Why the _keras_shape word?
This backend function was not supposed to be used in high level codes. The coder should have used a Concatenate layer.
atoms_bonds_features = Concatenate(axis=-1)([atoms, summed_bond_features])
#just this line is perfect
Keras layers add the _keras_shape property to all their output tensors, and Keras uses this property for infering the shapes of the entire model.
If you use any backend function "outside" a layer or loss/metric, your output tensor will lack this property and an error will appear telling _keras_shape doesn't exist.

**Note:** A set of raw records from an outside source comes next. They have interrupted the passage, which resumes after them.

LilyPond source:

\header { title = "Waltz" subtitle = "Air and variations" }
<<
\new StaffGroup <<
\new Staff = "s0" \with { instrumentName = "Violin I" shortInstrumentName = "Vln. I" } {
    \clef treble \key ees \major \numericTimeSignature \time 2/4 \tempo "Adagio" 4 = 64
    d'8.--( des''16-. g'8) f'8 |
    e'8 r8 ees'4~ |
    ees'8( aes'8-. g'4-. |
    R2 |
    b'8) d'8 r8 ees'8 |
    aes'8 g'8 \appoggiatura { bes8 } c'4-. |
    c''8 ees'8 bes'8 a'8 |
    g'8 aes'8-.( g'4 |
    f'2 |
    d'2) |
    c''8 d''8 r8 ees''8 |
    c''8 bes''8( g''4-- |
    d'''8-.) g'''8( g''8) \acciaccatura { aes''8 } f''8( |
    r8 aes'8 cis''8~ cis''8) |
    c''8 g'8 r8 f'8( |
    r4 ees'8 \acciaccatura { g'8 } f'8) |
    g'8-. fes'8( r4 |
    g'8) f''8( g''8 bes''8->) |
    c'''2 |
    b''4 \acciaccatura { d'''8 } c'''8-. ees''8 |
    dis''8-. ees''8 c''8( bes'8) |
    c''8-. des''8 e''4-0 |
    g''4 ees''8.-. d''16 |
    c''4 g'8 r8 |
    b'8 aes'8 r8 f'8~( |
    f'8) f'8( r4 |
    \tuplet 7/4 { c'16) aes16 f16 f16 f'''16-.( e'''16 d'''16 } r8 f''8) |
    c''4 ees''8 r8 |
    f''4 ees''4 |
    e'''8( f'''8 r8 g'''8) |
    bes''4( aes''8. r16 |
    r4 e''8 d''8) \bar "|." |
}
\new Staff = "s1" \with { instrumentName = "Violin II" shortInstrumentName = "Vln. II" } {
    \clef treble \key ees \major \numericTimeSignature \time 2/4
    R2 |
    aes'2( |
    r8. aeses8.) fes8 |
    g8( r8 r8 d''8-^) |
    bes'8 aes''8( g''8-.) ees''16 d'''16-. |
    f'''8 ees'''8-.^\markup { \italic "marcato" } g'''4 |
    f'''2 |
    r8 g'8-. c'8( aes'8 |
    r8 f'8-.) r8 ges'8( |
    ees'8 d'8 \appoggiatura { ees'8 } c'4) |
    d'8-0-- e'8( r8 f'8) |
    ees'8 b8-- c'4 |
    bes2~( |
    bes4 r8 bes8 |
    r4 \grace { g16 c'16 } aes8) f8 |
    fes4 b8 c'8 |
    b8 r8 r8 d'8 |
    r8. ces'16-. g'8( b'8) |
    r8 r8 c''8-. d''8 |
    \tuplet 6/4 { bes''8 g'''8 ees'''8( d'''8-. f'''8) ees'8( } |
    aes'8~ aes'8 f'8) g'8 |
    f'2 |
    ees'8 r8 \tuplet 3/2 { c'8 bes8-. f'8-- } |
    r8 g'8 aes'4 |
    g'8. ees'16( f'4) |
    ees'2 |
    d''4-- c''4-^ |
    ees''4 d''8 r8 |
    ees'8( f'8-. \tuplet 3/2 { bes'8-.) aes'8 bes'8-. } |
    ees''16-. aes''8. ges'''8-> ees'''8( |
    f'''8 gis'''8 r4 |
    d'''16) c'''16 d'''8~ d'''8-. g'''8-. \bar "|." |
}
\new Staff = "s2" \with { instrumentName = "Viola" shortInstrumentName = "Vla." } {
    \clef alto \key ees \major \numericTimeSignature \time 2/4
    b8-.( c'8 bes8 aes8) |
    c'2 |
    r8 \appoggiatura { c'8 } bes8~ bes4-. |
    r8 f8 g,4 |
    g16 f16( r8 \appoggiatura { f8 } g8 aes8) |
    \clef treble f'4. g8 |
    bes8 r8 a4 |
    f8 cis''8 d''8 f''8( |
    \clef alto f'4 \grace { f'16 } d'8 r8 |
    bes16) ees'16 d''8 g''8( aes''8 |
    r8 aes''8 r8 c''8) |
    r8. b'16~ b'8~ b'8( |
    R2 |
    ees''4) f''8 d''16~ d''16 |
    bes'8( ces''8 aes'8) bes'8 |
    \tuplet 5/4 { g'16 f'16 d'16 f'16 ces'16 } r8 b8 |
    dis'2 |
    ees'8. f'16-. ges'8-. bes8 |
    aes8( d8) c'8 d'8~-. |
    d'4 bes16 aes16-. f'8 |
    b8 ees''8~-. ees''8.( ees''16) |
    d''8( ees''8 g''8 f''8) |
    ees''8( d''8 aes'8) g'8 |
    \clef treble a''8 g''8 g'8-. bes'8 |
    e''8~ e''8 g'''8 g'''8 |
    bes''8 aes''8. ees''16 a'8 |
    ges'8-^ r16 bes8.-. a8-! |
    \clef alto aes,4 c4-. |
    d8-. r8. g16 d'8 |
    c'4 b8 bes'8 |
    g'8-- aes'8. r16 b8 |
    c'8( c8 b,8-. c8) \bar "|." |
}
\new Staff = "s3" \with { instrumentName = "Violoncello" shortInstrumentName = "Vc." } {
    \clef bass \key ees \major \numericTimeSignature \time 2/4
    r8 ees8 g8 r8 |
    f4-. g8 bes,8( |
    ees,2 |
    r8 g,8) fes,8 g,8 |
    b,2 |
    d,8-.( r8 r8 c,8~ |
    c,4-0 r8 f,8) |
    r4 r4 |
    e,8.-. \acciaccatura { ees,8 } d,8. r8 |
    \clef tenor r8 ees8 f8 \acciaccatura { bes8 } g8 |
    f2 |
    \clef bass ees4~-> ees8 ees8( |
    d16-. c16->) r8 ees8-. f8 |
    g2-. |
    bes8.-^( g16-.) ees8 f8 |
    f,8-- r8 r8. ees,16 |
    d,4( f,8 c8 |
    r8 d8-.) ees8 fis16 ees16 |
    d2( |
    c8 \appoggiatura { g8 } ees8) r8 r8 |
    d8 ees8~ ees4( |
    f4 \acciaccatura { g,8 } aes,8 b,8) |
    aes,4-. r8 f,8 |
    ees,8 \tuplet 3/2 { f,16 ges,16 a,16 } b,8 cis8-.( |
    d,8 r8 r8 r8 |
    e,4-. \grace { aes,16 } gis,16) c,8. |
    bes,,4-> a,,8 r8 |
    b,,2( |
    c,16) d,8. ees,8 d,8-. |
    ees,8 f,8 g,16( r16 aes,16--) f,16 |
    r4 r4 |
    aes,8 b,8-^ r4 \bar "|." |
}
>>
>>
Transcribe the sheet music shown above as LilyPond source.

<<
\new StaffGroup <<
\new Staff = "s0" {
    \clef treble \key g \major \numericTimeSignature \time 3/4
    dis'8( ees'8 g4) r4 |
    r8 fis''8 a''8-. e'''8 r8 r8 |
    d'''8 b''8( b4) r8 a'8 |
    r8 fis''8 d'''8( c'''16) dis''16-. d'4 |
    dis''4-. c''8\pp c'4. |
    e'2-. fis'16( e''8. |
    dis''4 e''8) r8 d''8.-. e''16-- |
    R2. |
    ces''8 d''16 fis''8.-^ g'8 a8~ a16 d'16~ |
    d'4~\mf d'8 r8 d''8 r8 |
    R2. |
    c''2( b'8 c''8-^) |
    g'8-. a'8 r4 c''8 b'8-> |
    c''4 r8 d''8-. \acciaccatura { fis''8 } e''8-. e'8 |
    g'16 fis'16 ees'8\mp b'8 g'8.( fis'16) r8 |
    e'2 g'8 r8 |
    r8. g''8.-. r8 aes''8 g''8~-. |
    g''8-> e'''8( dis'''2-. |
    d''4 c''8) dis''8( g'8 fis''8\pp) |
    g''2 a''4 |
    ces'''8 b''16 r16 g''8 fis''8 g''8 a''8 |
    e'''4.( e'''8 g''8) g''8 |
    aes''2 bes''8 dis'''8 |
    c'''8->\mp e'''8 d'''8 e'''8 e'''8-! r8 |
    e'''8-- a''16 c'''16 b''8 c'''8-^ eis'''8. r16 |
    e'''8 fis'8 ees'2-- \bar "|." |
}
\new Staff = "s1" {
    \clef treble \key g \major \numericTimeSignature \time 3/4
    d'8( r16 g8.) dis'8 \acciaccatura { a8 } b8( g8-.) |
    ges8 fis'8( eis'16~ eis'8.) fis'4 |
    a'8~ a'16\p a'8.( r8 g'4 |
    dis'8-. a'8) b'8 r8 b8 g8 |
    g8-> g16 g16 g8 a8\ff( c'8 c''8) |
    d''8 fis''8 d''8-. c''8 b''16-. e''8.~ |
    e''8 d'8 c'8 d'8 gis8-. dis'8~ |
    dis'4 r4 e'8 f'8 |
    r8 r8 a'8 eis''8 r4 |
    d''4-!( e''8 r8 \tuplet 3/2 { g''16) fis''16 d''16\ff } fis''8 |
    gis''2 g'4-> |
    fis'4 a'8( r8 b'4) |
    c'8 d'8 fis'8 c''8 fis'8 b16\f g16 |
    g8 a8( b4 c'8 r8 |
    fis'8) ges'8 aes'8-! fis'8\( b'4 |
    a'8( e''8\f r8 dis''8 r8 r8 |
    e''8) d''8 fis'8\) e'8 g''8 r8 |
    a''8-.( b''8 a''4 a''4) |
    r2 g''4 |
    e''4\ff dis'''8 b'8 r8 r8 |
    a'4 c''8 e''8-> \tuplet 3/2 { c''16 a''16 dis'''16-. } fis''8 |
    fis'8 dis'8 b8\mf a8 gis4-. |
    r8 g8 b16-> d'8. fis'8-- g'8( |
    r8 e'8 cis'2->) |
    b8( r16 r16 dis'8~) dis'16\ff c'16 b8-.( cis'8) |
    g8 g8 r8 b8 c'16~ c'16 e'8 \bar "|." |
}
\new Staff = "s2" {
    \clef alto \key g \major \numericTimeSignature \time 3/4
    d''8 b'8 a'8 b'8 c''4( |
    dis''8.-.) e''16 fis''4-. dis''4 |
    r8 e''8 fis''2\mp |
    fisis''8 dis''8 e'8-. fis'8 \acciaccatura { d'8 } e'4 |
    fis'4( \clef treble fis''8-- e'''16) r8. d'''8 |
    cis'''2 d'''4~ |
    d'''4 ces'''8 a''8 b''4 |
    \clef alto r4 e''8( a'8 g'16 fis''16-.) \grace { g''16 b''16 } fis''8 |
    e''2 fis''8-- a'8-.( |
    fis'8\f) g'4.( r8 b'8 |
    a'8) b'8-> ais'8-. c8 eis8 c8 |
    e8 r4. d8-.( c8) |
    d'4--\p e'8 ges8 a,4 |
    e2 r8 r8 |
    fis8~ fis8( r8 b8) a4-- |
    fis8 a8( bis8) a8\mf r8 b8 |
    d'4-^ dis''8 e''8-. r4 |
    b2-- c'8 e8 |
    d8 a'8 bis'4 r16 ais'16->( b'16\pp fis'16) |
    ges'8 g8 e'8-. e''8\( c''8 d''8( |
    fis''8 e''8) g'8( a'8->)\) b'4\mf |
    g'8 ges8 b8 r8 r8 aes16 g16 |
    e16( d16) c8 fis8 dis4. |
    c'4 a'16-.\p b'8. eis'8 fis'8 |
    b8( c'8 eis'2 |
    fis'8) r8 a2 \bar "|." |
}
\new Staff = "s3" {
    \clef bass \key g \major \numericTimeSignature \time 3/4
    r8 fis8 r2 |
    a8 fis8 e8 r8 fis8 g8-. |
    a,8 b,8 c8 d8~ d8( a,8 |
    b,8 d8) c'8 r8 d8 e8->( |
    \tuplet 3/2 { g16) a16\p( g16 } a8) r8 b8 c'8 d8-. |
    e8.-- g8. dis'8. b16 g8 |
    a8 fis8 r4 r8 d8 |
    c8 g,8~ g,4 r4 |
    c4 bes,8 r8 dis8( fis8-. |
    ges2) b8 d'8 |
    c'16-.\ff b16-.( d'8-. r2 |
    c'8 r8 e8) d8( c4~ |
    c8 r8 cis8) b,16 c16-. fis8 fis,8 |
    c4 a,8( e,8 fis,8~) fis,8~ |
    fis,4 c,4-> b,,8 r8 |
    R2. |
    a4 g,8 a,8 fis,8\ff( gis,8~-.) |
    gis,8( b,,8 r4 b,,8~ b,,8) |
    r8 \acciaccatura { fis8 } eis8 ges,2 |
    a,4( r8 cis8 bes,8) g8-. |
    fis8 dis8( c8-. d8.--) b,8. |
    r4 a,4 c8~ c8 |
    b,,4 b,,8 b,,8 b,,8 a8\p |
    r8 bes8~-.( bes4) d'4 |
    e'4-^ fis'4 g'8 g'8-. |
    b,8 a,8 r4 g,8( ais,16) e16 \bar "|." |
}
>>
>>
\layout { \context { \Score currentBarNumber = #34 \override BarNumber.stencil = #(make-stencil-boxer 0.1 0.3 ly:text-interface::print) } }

The coder is creating a bad workaround by adding the property manually, when it should have been added by a proper keras layer. (This may work now, but in case of keras updates this code will break while proper codes will remain ok)
Keras historically supports 2 different interfaces for their layers, the new functional one and the old one, that requires model.add() calls, hence the 2 different functions.
For the TF -- their concatenate() functions does not do everything that required for Keras to work, hence, the additional calls to make ._keras_shape variable correct and not to upset Keras that expects that variable to have some particular value.